## Given instruction a
Answer these questions about the forum thread on keeping things in case they become useful. Put each question on its own line.
(i) Which Shimano shoe sizes does jameso now realize fit better?
(ii) On what kind of road did Kuco once lose a saddle bag?
(iii) How many skips did binman's former next-door neighbors fill when they downsized?

Viewing 25 posts - 41 through 65 (of 65 total)
  • How long from “I’ll keep it, it’ll come in useful”, to it coming in useful?
  • jameso
    Full Member

    I have two brand new pairs of ratchets for Shimano M180 shoes.

    I don’t have the shoes anymore, and no one else is likely to have any that haven’t fallen apart.

    Optimistic post here. If you’re a 43 and want another set cheap to go with the ratchets I have a pair BNIB. Got them cheap ages ago and now realise I fit 44-45 Shimanos better.

    Kuco
    Full Member

    I use a toe strap on my Silca seat bag as the BOA strap is utter shit. But then I started to use a toe strap after losing a saddle bag once on a bumpy road.

    binman
    Full Member

    I had some foil / polystyrene roll in the garage for the last 10 years, threw it out then less than a month later was buying new insulation foil to cover the windows for the heatwave.

    My former next door neighbours downsized last year, their family filled 4 skips !!!! They were very upset.

## Exercise inputs
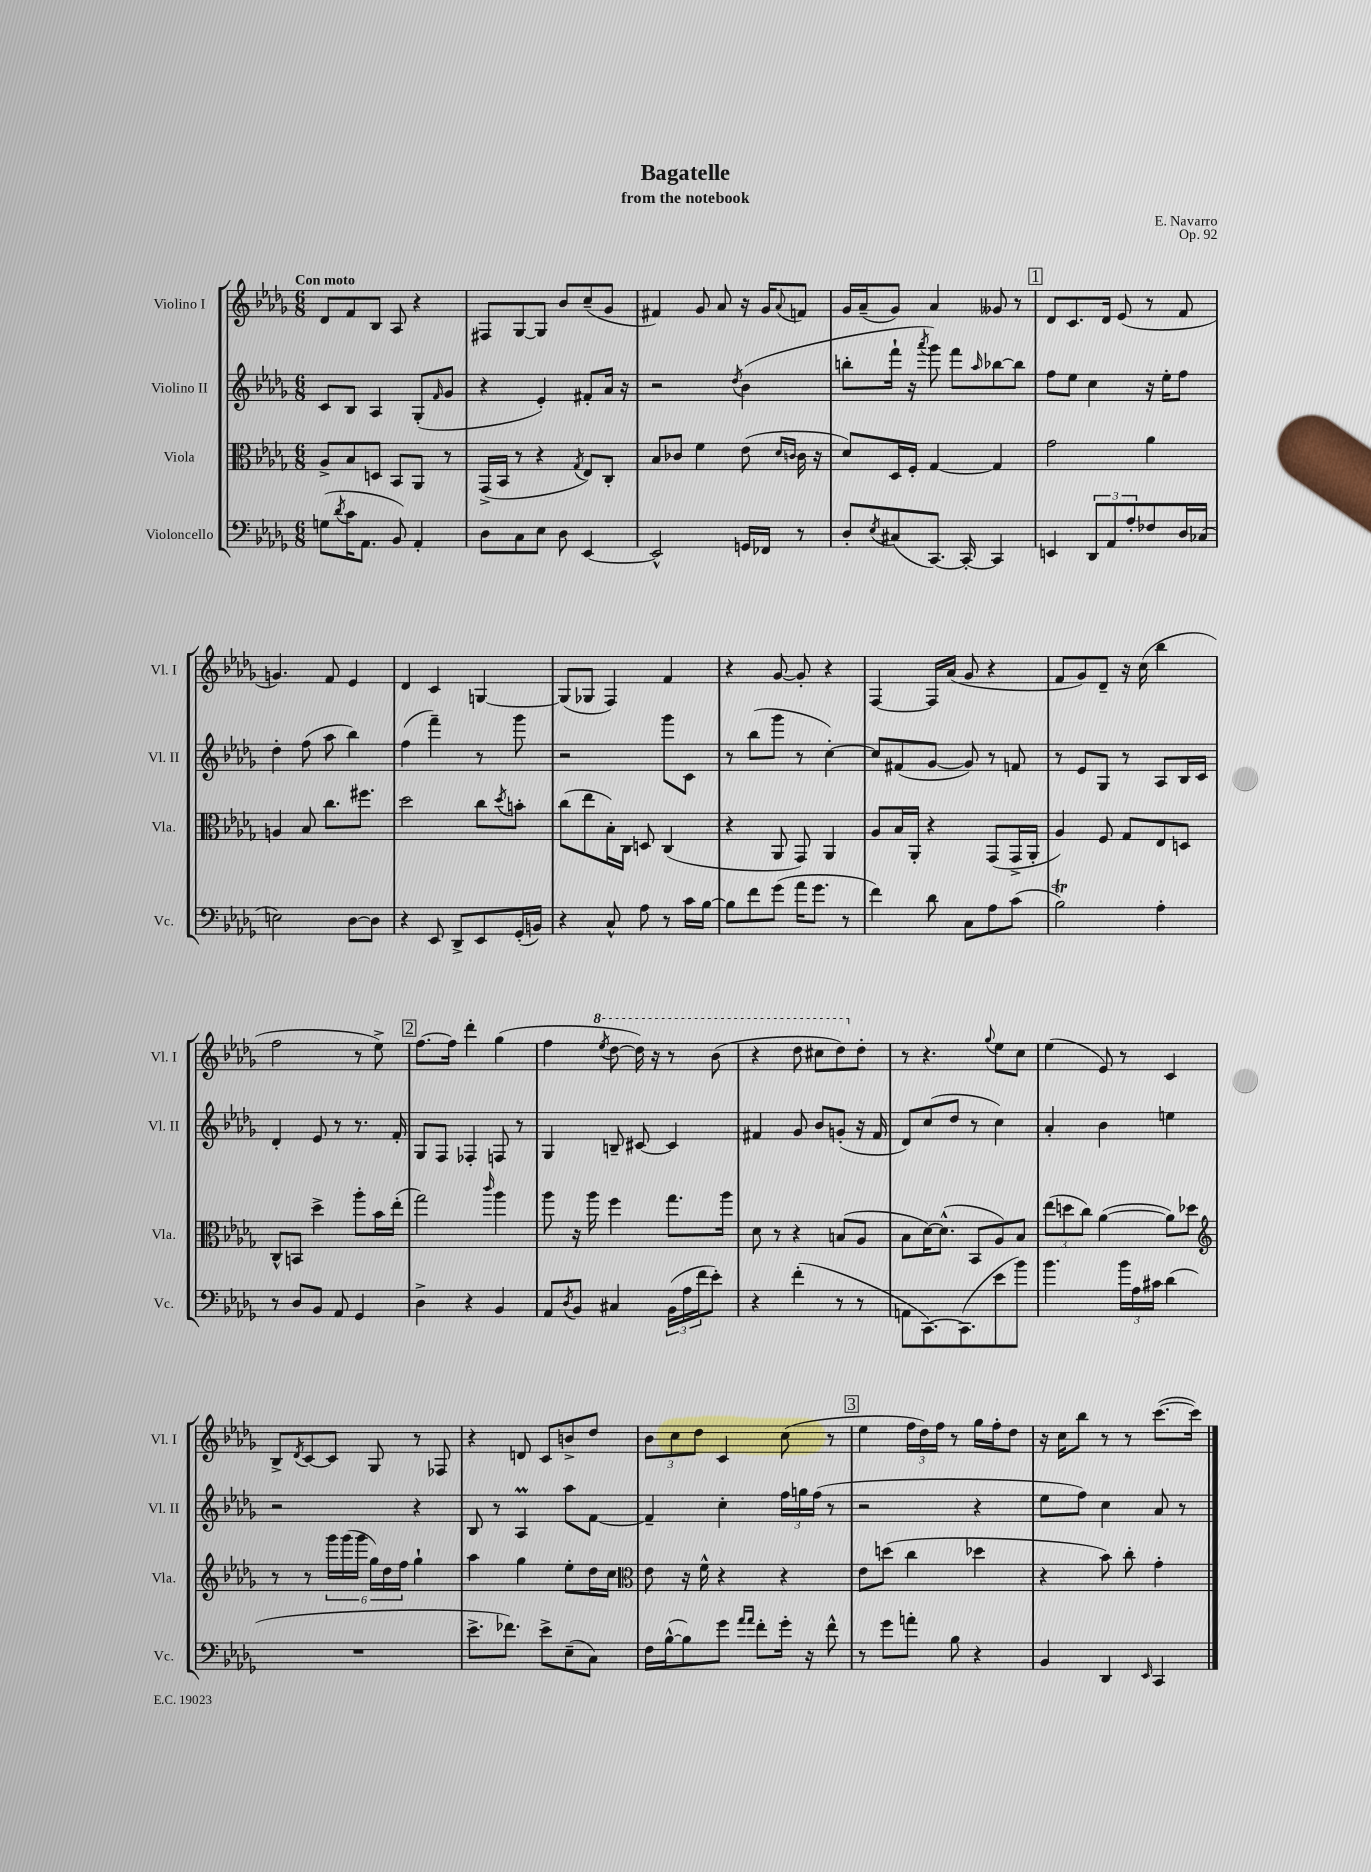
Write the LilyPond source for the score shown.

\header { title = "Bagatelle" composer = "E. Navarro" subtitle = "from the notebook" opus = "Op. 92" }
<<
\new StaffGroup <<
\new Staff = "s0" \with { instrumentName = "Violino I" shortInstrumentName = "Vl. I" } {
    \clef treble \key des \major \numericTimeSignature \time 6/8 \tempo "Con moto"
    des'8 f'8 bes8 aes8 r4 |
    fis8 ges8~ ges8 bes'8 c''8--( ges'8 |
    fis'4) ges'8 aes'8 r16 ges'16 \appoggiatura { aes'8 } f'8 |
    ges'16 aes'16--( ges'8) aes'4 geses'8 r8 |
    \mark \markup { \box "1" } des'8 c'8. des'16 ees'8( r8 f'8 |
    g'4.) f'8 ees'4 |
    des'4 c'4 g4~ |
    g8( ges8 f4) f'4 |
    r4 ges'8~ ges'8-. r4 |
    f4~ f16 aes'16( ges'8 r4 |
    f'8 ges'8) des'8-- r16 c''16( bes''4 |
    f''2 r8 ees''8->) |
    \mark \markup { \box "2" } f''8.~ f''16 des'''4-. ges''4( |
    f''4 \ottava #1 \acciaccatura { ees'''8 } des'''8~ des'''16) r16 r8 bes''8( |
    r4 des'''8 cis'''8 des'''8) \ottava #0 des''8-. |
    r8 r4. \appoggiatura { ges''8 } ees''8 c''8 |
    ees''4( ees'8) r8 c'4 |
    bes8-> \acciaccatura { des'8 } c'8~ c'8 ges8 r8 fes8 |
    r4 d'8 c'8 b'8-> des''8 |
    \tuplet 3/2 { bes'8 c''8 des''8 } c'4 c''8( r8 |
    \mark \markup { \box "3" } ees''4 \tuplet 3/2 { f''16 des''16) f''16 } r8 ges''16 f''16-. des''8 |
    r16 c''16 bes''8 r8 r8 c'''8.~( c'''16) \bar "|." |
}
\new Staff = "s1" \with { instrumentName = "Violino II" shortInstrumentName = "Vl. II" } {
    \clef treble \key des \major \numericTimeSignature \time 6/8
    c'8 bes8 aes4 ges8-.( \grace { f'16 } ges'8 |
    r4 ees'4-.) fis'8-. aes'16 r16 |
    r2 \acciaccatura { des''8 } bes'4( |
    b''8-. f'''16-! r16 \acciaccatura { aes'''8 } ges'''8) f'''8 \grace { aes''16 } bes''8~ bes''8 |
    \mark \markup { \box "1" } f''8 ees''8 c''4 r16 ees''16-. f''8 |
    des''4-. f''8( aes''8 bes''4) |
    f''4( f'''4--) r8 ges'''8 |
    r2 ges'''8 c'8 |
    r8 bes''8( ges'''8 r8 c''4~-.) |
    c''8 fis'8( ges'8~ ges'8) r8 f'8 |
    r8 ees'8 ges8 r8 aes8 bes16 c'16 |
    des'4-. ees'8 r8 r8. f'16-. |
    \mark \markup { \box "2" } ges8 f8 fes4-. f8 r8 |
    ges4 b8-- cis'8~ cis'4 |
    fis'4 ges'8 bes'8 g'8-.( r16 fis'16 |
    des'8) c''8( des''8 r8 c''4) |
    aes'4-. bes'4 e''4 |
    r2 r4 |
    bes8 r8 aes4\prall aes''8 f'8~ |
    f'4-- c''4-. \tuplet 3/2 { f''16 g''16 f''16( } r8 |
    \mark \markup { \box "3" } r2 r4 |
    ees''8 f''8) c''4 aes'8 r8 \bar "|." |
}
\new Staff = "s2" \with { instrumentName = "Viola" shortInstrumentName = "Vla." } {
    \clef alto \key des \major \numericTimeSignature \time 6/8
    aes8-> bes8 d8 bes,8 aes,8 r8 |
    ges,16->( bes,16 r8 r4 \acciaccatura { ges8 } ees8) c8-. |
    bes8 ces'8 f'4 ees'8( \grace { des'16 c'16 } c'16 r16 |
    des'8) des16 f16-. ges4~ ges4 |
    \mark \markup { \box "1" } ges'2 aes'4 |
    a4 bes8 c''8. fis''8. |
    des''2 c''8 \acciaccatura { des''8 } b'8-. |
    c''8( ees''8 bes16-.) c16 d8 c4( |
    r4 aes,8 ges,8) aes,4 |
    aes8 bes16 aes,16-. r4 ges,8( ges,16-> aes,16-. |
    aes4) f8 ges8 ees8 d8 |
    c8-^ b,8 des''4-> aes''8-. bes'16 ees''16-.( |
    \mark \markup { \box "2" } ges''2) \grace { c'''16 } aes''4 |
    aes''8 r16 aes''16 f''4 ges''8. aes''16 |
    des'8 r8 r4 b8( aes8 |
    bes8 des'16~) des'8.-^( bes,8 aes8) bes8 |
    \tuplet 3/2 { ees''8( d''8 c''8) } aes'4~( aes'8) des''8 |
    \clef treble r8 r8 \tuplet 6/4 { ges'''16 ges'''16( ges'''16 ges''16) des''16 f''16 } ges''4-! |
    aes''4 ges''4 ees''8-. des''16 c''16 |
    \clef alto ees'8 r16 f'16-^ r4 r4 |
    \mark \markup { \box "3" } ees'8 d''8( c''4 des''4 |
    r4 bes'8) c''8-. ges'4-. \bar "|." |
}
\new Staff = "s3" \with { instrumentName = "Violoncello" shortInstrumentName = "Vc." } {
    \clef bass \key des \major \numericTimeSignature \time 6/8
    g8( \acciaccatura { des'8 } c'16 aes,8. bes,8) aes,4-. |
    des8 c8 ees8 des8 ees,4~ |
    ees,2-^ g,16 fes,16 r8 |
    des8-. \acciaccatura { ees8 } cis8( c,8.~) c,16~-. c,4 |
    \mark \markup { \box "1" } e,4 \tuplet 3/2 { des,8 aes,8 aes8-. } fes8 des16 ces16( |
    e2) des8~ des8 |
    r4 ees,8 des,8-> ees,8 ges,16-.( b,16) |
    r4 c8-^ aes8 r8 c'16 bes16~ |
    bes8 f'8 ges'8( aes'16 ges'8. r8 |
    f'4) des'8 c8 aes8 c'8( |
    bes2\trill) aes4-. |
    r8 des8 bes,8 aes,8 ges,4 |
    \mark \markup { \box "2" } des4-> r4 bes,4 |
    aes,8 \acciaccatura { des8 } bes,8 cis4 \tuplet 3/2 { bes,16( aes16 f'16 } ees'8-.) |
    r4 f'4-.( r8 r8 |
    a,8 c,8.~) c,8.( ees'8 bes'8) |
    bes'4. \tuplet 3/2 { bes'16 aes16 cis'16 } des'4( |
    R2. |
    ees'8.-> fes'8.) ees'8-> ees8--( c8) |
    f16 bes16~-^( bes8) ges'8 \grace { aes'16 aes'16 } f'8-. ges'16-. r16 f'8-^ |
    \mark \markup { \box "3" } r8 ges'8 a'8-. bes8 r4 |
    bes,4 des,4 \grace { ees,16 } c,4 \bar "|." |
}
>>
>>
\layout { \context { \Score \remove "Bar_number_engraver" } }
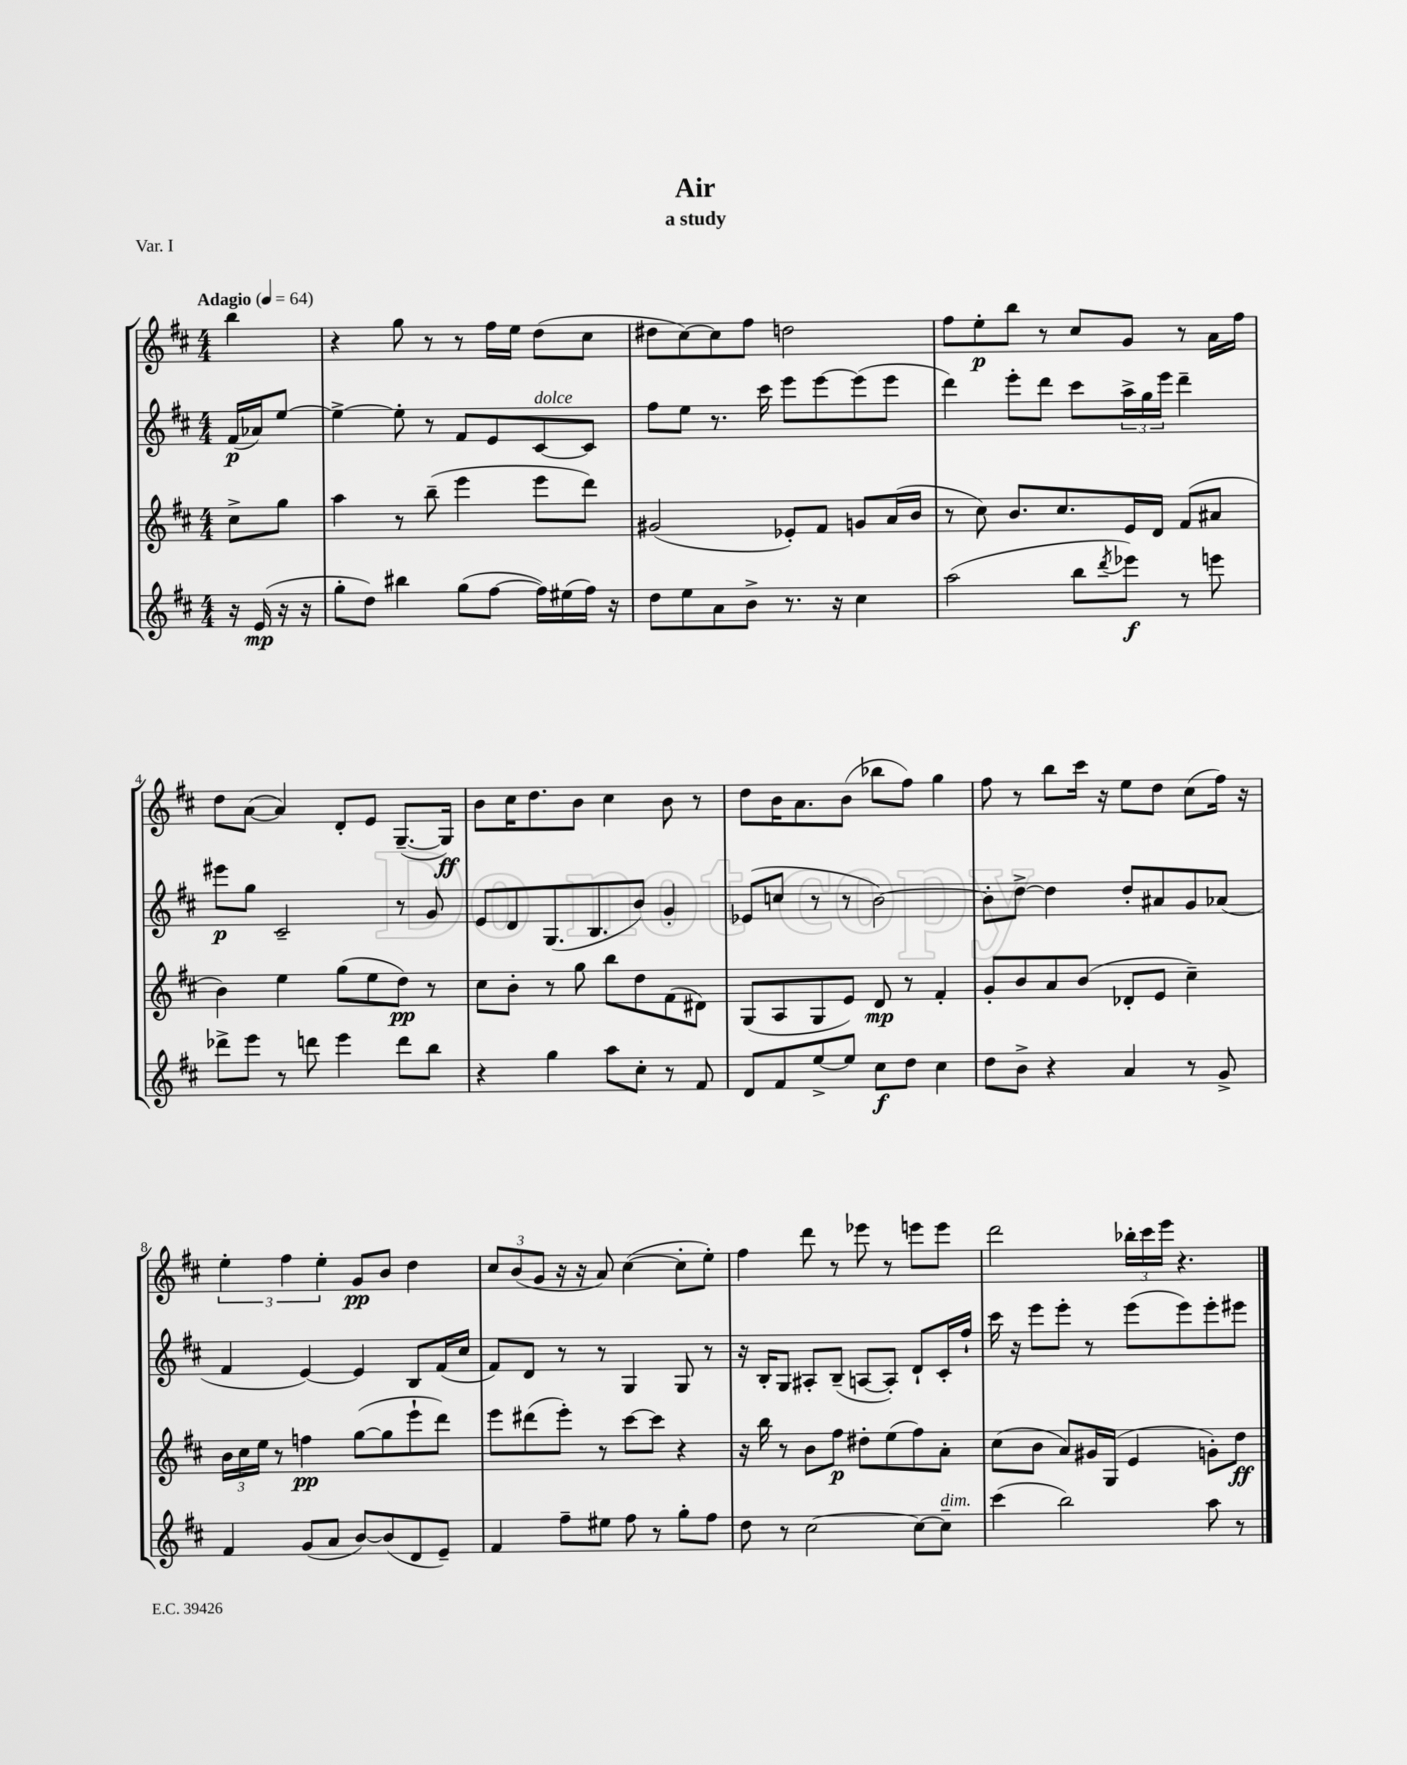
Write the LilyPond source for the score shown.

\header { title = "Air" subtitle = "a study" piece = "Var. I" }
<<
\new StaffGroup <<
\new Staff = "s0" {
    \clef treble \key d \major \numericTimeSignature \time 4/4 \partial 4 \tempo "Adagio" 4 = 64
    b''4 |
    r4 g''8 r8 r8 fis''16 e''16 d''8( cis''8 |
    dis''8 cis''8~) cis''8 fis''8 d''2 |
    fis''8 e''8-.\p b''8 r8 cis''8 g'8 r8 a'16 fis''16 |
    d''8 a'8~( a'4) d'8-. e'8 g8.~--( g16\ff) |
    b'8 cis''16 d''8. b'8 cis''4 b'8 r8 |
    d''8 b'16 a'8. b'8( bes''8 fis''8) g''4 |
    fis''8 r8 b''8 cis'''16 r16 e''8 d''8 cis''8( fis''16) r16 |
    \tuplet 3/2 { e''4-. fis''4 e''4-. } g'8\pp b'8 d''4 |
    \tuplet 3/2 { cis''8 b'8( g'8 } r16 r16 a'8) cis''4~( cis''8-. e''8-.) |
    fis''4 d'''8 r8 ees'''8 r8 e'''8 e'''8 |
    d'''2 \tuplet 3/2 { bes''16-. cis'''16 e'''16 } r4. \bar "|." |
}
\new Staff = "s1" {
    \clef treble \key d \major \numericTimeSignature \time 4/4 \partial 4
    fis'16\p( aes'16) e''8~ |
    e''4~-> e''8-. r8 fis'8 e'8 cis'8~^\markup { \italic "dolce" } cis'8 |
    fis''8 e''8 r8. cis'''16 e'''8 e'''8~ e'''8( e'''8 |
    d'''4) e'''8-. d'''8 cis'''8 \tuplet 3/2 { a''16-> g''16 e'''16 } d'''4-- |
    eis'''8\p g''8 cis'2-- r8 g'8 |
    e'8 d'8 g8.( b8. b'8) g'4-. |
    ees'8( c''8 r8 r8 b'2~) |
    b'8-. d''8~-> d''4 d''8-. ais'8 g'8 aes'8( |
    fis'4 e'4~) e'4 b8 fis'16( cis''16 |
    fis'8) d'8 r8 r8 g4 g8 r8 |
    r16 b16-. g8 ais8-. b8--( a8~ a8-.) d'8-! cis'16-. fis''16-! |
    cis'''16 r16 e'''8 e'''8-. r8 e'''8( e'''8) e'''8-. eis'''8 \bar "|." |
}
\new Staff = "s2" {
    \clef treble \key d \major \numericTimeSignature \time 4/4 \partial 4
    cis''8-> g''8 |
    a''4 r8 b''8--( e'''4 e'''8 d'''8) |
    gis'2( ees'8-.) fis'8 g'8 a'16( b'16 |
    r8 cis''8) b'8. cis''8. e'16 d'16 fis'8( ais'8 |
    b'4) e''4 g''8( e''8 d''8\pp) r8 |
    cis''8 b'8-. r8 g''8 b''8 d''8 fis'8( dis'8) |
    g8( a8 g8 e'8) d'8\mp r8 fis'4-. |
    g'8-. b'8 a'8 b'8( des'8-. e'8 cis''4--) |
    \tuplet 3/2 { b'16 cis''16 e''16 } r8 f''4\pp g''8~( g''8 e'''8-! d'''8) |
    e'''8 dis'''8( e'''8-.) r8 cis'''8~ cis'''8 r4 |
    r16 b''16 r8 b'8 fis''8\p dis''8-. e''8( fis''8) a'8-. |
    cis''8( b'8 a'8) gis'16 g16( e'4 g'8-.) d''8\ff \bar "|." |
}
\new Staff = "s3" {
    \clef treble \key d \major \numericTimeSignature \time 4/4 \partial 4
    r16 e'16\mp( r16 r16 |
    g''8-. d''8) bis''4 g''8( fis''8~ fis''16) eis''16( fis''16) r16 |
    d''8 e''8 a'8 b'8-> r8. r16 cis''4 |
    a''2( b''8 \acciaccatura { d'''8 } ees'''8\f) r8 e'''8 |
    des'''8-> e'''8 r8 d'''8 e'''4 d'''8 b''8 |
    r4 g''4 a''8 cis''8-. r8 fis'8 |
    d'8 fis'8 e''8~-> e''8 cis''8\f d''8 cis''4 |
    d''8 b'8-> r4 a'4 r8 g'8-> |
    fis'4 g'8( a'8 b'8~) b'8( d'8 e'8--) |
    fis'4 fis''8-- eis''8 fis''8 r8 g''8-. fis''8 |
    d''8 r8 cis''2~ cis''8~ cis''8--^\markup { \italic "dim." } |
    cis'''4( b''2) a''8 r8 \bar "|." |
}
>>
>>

## Given instruction b
Select every line in the records above that contains the string "ottava".

## Exercise response a
(i) 44-45
(ii) A bumpy road
(iii) 4

## Exercise response b
    f''4 \ottava #1 \acciaccatura { ees'''8 } des'''8~ des'''16) r16 r8 bes''8( |
    r4 des'''8 cis'''8 des'''8) \ottava #0 des''8-. |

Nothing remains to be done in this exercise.